▸ Text section:
--------------------------------

Nov. 17, 2014
Dear members of the Hajim School community:
Congratulations to two Computer Science faculty members, whose innovative ideas have resulted in outside funding. Ehsan Hoque, who joined the department last year, has received a Google Faculty Research Award -- one of 110 funded projects out of 722 submitted proposals. This year Google introduced a new area called online education at scale, which covers topics such as data-driven adaptive learning, and innovative assessment methods. Ehsan's proposed project -- developing an automated web browser based platform that allows users to practice public speaking skills and receive automated feedback -- was rewarded under this new category. Google's one-year faculty research awards are structured as unrestricted gifts to universities to support the work of world-class full-time faculty members at top universities around the world.
Philip Guo, who joined the faculty this year, has received a $61,308 grant from Microsoft Research to integrate his Online Python Tutor tool for teaching computer programming into Microsoft's new online education platform. Philip's Online Python Tutor tool has already been used by over 500,000 people in over 165 countries, and this Microsoft partnership will help grow its usage numbers even more and enable further research into scalable online learning.

--------------------------------

▸ Data listing:
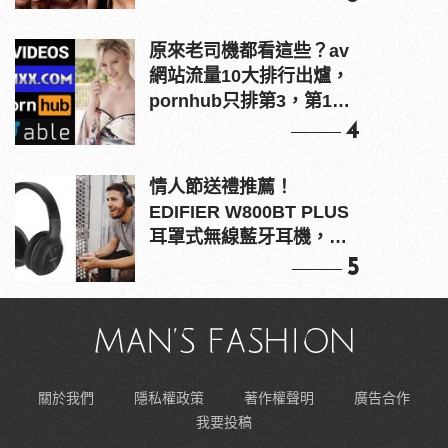
原來老司機都看這些？av
網站流量10大排行出爐，
pornhub只排第3，第1名
竟是他？
4
情人節送禮推薦！
EDIFIER W800BT PLUS
耳罩式無線藍牙耳機，在
耳邊傾訴甜言蜜語
5
關於我們
隱私權政策
著作權聲明
廣告合作
我要投稿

--------------------------------

▸ Task to carry out:
Write out the entire letter about the two Computer Science faculty awards, word for word, with no changes.

▸ Result for this exercise:
Nov. 17, 2014
Dear members of the Hajim School community:
Congratulations to two Computer Science faculty members, whose innovative ideas have resulted in outside funding. Ehsan Hoque, who joined the department last year, has received a Google Faculty Research Award -- one of 110 funded projects out of 722 submitted proposals. This year Google introduced a new area called online education at scale, which covers topics such as data-driven adaptive learning, and innovative assessment methods. Ehsan's proposed project -- developing an automated web browser based platform that allows users to practice public speaking skills and receive automated feedback -- was rewarded under this new category. Google's one-year faculty research awards are structured as unrestricted gifts to universities to support the work of world-class full-time faculty members at top universities around the world.
Philip Guo, who joined the faculty this year, has received a $61,308 grant from Microsoft Research to integrate his Online Python Tutor tool for teaching computer programming into Microsoft's new online education platform. Philip's Online Python Tutor tool has already been used by over 500,000 people in over 165 countries, and this Microsoft partnership will help grow its usage numbers even more and enable further research into scalable online learning.